Otwierającą się przed naszymi oczyma ostatnią scenę stanowi radosny obrzęd świętych tańców, którym towarzyszy weselny zwyczaj powiewania gałązkami. Liturgia jest radością, świątecznym spotkaniem, wyrazem chwały oddawanej Panu całym życiem. Obrzęd z gałązkami stanowi aluzję do żydowskiego Święta Namiotów, upamiętniającego wędrówkę Izraela przez pustynię – uroczystości, podczas której urządzano procesję z gałązkami palmowymi, wierzbowymi i mirtu. Ten sam obrządek, przypomniany przez Psalm, chrześcijaninowi kojarzy się z wejściem Jezusa do Jerozolimy. Psalm 118 zachęca chrześcijan, by uznali w wydarzeniu paschalnym Jezusa dzień, który Pan uczynił (Jan Paweł II, Pieśń radości i zwycięstwa. Psalm 118. [Audiencja generalna, 5 grudnia 2001] [w:] Jan Paweł II, Benedykt XVI rozważają Psalmy, Izabelin-Warszawa 2006, s. 347–349).

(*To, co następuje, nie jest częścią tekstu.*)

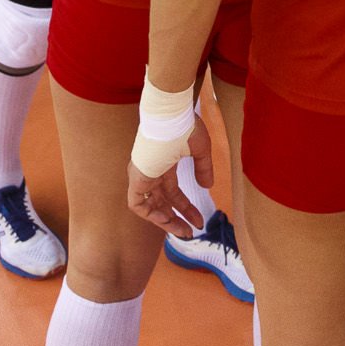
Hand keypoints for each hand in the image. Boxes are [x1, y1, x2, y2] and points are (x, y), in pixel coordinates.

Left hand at [127, 112, 211, 239]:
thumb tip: (208, 186)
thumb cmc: (185, 126)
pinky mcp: (136, 177)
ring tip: (183, 231)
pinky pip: (137, 204)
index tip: (200, 220)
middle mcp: (151, 172)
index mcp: (164, 164)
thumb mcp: (200, 149)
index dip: (187, 208)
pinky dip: (149, 214)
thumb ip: (203, 168)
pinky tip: (167, 220)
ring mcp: (142, 175)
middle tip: (191, 232)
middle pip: (162, 203)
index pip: (174, 193)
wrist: (170, 114)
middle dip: (176, 219)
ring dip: (165, 221)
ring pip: (149, 207)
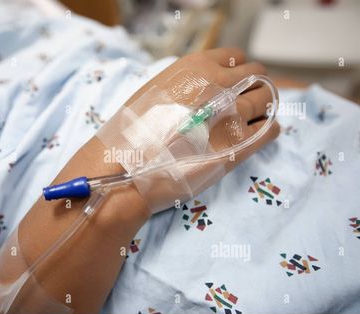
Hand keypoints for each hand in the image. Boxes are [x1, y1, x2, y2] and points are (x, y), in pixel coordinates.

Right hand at [92, 48, 280, 211]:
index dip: (237, 70)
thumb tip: (201, 90)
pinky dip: (270, 128)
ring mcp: (234, 116)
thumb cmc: (133, 132)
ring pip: (269, 100)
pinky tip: (261, 132)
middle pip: (258, 76)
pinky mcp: (241, 147)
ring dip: (265, 106)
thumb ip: (184, 85)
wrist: (129, 169)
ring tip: (256, 117)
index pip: (237, 57)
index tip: (234, 82)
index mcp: (198, 68)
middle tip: (246, 100)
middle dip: (254, 86)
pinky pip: (271, 129)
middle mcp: (221, 86)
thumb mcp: (154, 92)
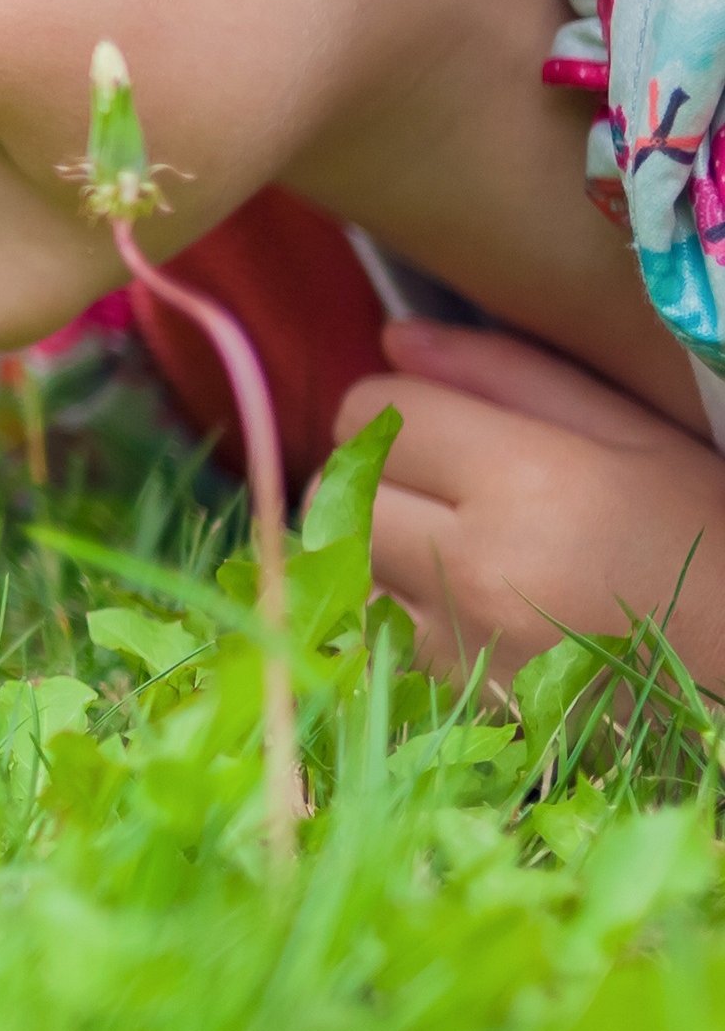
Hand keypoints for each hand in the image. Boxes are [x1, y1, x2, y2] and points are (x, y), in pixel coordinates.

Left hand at [338, 318, 724, 687]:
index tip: (442, 423)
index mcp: (528, 478)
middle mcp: (478, 561)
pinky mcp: (456, 693)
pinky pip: (374, 628)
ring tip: (456, 543)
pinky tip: (464, 600)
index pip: (373, 411)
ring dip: (378, 543)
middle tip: (445, 483)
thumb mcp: (635, 434)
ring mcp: (460, 637)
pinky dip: (397, 606)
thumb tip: (395, 337)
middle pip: (342, 488)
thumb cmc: (706, 537)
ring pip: (346, 561)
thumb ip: (508, 374)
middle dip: (379, 473)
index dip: (399, 406)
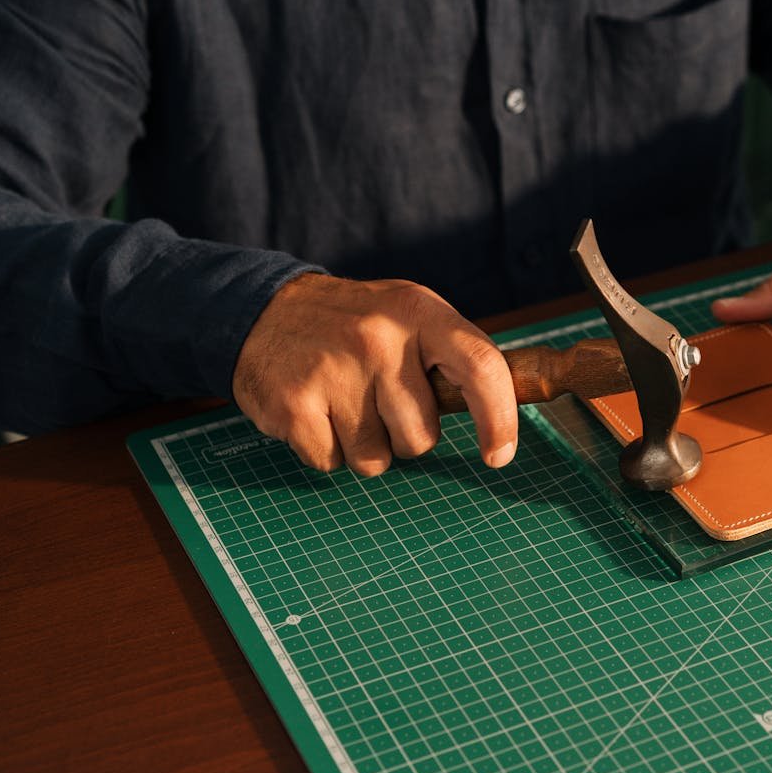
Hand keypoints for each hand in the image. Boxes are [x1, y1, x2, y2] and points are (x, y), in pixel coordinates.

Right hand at [232, 273, 517, 475]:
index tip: (499, 455)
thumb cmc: (354, 325)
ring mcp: (334, 372)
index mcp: (419, 312)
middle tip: (379, 399)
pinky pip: (332, 463)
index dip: (499, 419)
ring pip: (376, 459)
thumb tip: (508, 411)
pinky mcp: (294, 405)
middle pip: (422, 437)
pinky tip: (316, 410)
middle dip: (406, 434)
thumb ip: (454, 358)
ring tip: (344, 402)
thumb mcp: (409, 315)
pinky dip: (326, 449)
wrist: (264, 310)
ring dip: (365, 445)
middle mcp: (379, 339)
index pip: (481, 368)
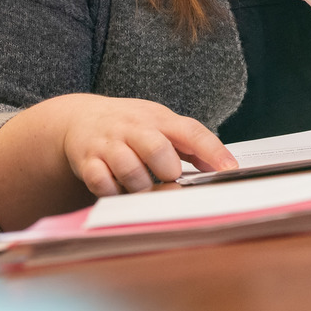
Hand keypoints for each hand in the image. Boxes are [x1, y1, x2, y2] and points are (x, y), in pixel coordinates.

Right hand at [50, 94, 236, 196]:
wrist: (80, 117)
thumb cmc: (130, 125)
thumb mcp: (160, 124)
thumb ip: (189, 144)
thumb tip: (221, 166)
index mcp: (158, 119)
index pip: (191, 132)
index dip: (213, 150)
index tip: (230, 169)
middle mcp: (133, 128)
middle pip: (158, 150)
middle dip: (169, 171)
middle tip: (170, 178)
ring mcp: (109, 145)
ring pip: (130, 170)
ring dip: (142, 187)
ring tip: (145, 187)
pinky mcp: (87, 162)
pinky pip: (101, 183)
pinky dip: (114, 193)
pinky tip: (119, 191)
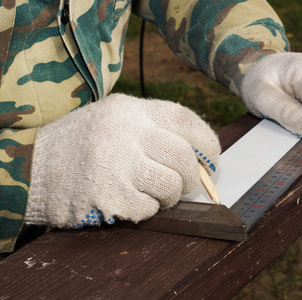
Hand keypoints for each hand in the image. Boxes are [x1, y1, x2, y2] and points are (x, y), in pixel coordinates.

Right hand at [26, 94, 219, 227]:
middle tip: (186, 185)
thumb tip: (197, 154)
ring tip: (156, 195)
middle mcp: (125, 132)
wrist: (32, 166)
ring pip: (171, 186)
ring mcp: (116, 164)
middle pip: (183, 157)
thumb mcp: (113, 119)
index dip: (207, 142)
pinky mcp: (109, 196)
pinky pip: (148, 208)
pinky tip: (130, 201)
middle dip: (192, 177)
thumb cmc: (79, 144)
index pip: (185, 120)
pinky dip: (147, 209)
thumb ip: (153, 129)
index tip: (212, 159)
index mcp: (129, 109)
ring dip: (171, 197)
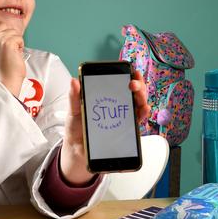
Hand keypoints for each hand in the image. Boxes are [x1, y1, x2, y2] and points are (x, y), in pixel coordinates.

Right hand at [0, 1, 25, 95]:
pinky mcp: (6, 42)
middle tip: (8, 52)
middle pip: (4, 25)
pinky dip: (20, 46)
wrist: (5, 81)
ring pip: (13, 32)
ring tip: (11, 55)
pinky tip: (14, 56)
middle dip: (11, 36)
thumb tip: (6, 31)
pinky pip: (19, 38)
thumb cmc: (4, 70)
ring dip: (17, 43)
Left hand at [59, 70, 150, 185]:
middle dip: (138, 84)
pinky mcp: (126, 129)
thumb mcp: (74, 110)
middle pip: (134, 90)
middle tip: (132, 84)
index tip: (130, 70)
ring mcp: (123, 115)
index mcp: (106, 95)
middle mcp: (118, 103)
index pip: (121, 81)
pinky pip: (138, 119)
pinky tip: (143, 109)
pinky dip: (143, 113)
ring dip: (143, 96)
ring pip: (139, 102)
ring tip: (139, 95)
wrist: (77, 148)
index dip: (129, 74)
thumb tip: (74, 81)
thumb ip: (74, 96)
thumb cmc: (77, 126)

2. Mistrzowie teologii i życia duchowego

„Jeżeli życie eucharystyczne w nas działa i jest odczuwalne jako siła i spokój wewnętrzny, jako radość, miłość i gotowość do niesienia pomocy, jeżeli Eucharystia jest wyraźnie punktem centralnym naszego życia i źródłem całego jego oddziaływania na innych, to musi ono wykształcić siłę pociągającą bliźnich” (Edyta Stein, Wychowanie eucharystyczne. Wykład wygłoszony 14.07.1930 r. w Domu Świętej Marty w Spirze w ramach Diecezjalnego Kongresu Eucharystycznego z okazji jubileuszu 900-lecia katedry [w:] Edyta Stein, Rozważania o Eucharystii, s. 11–12).

3. Z życia wzięte

„Seminarium w Paradyżu, w diecezji zielonogórsko-gorzowskiej, mieści się w pięknym pocysterskim klasztorze. Ogrom kompleksu jest raczej ciężarem dla diecezji, bo dbać i ogrzewać trzeba. A ja spałam w celi opata, czyli dwupokojowym mieszkaniu o powierzchni pewnie całego naszego domu. Rozrzutni byli dawniej ludziska. Cóż, z biegiem wieków, jak to w historii wielu zakonów bywało, rozrastała się potęga gospodarcza, ale także kulturalna i naukowa, dzięki pracowitości i wyrzeczeniom mniszych pokoleń. I od pierwotnych idei św. Bernarda z Clairvaux owe pokolenia oddalały się coraz bardziej. Jednak to mnisi wnosili postęp, uczyli uprawy ziemi, zakładali szkoły, przepisywali księgi. Przekazywali dalej owoce swoich poszukiwań Boga. Zakon ma na koncie ośmiuset pięćdziesięciu świętych! Czasy się zmieniły, historia, czyli władze pruskie, mnichów z ich siedziby wygnała, a budynki obecnie zapełniają młode chłopaki, którzy księżmi będą. Czy wytrwają? Oby. Bo to bardzo trudne życie. Obserwuję wiejskich proboszczów. Często nie mają wikarych. Taki jest palaczem (w piecu co.), kucharzem, nauczycielem, do tego oczywiście obowiązki księżowskie: Msza Święta, śluby, chrzciny, pogrzeby, przygotowanie do pierwszej komunii i bierzmowania. Remonty i utrzymanie terenu oraz cmentarza w pakiecie. W diecezjach zachodnich bywa, że jeden ksiądz ma kilka kościołów filialnych. Wraca w niedzielę wieczorem do zimnej plebanii i odgrzewa coś do jedzenia w mikrofali. Oczekiwania ludzi wobec księdza są ogromne, ale często w drugą stronę nie płynie troska i życzliwość. Jak o człowieka, który, co tu dużo mówić, z wielu rzeczy zrezygnował, żeby nam służyć. I tak samo jak reszta świata, potrzebuje zwyczajnie wyrozumiałości i serdecznego słowa wsparcia, żeby w chwili zwątpienia nie utracił sensu takiego życia.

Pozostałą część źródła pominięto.